El PAN, con 34 ayuntamientos, y el PT, con 29, mantienen presencia relevante, mientras que el PRI, con solo 24 municipios, confirma su declive en una entidad que durante décadas fue uno de sus bastiones históricos.
La protesta de alcaldes y el avance de la paridad de género
Uno de los elementos más destacados de esta protesta de alcaldes es la consolidación de la paridad de género en los gobiernos municipales. Aunque la mayoría de las presidencias municipales siguen ocupadas por hombres, las sindicaturas y regidurías muestran un avance histórico de las mujeres en la política local.
La consejera presidenta del OPLE Veracruz, Marisol Alicia Delgadillo Morales, subrayó que 449 regidurías (71.26%) fueron asignadas a mujeres, frente a 177 para hombres (28.09%), garantizando además la representación plural de las fuerzas políticas que superaron el 3% de la votación.
Este dato no es menor: implica que las decisiones sobre presupuesto, obra pública, desarrollo social y vigilancia municipal tendrán una perspectiva más diversa, algo que durante años fue una deuda pendiente en la política local.
El respaldo del gobierno estatal y el mensaje político
Durante varias ceremonias de protesta, la gobernadora de Veracruz acompañó a alcaldes emanados de Morena, como Rosa María Hernández Espejo en el puerto de Veracruz, Daniela Griego Ceballos en Xalapa y Pedro Miguel Rosaldo García en Coatzacoalcos.
Su mensaje fue claro y directo:
“Vamos a ayudar con todo a todos los alcaldes, con todos vamos a trabajar”.
La frase, pronunciada en el contexto de la protesta de alcaldes, busca enviar una señal de gobernabilidad y coordinación institucional, aunque también refuerza la expectativa de resultados concretos en seguridad, servicios públicos y desarrollo económico.

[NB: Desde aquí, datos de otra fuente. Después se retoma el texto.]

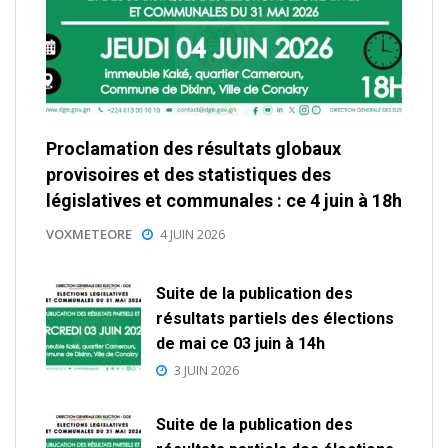
Proclamation des résultats globaux
provisoires et des statistiques des
législatives et communales : ce 4 juin à 18h
VOXMETEORE
4 JUIN 2026
Suite de la publication des
résultats partiels des élections
de mai ce 03 juin à 14h
3 JUIN 2026
Suite de la publication des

La sombra de la elección anulada
No todo fue celebración. Un día antes de la toma de protesta, la Sala Superior del Tribunal Electoral del Poder Judicial de la Federación anuló una elección municipal debido a rebase de topes de campaña. La resolución dejó fuera de la protesta a Citlali Medellín, candidata ganadora del PVEM, e instruyó al OPLE a organizar una elección extraordinaria.

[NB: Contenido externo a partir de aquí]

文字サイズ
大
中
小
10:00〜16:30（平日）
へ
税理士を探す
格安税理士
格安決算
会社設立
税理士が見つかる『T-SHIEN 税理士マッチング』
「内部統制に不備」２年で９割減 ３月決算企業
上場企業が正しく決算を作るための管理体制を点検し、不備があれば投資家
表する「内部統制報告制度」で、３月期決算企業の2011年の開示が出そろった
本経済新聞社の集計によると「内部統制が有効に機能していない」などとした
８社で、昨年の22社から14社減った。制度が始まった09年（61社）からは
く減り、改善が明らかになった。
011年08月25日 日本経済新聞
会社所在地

Este hecho introduce un elemento de tensión y recuerda que la legalidad electoral sigue siendo un tema sensible en Veracruz, donde cada decisión judicial puede alterar el equilibrio político local.
Un nuevo ciclo que apenas comienza
La protesta de alcaldes no es el final del proceso, sino apenas el principio. A partir de ahora, los nuevos gobiernos municipales enfrentarán retos inmediatos: finanzas limitadas, demandas sociales acumuladas y una ciudadanía cada vez más crítica y vigilante.
El verdadero juicio no vendrá del protocolo, sino de los resultados. Porque en Veracruz, más que nunca, la protesta de alcaldes es también una prueba de credibilidad política que se medirá día a día en las calles, colonias y comunidades del estado.
La protesta de alcaldes marca el inicio de un nuevo capítulo para Veracruz, uno donde el poder local, la paridad y la pluralidad política definirán el rumbo de los próximos años.